*** Opening of DATA PROVIDED ***
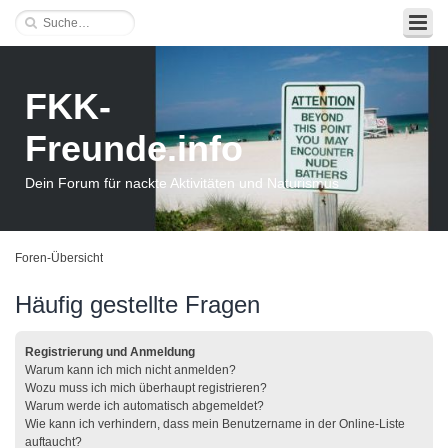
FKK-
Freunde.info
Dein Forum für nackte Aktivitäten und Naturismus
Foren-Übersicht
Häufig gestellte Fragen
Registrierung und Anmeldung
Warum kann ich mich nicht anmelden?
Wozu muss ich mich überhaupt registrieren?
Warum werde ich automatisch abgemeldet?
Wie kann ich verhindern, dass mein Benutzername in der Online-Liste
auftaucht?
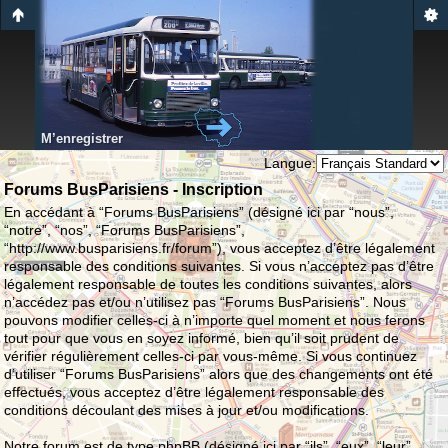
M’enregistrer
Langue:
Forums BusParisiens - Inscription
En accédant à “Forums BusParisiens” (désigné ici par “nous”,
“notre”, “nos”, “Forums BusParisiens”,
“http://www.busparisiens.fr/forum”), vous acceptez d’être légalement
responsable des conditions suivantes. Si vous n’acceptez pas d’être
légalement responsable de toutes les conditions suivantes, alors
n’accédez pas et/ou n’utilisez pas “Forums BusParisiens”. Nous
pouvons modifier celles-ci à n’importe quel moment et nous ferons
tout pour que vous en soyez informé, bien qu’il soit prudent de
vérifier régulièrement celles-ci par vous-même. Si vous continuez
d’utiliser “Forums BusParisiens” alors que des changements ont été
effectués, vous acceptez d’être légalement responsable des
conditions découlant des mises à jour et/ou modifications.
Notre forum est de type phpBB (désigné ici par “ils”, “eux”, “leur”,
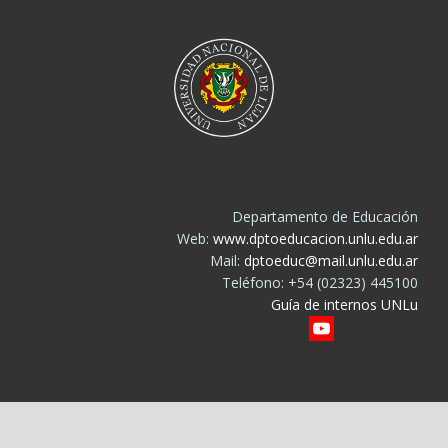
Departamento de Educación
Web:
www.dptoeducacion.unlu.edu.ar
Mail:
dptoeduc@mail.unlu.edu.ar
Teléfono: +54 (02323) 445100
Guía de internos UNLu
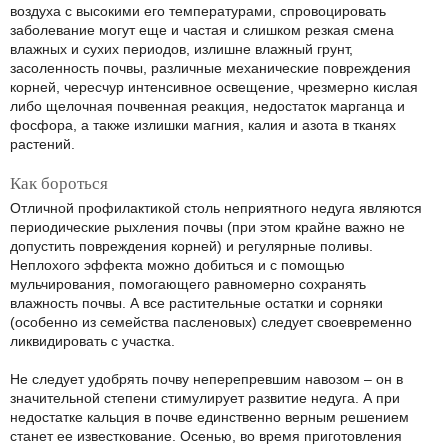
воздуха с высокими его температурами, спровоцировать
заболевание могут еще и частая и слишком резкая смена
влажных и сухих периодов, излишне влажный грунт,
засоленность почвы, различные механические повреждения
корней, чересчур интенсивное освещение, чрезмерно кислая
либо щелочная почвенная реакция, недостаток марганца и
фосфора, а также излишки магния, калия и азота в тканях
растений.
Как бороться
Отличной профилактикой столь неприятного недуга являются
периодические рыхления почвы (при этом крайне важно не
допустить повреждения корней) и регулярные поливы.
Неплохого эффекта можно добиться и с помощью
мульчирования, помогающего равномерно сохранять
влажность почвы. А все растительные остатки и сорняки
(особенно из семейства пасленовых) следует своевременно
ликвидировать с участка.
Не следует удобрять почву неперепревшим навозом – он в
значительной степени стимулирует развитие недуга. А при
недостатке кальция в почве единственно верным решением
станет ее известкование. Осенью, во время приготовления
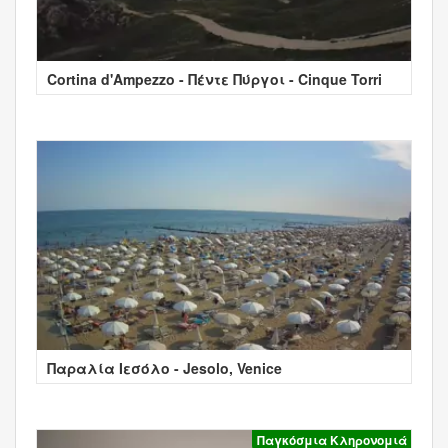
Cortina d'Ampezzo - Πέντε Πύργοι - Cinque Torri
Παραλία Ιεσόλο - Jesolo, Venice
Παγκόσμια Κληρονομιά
*** Close of DATA PROVIDED ***
▶ [PROBLEM DETAILS]
All lines of the records above with the word "conditions" in them are to be copied.

▶ [ANSWER TO THIS TASK]
responsable des conditions suivantes. Si vous n’acceptez pas d’être
légalement responsable de toutes les conditions suivantes, alors
conditions découlant des mises à jour et/ou modifications.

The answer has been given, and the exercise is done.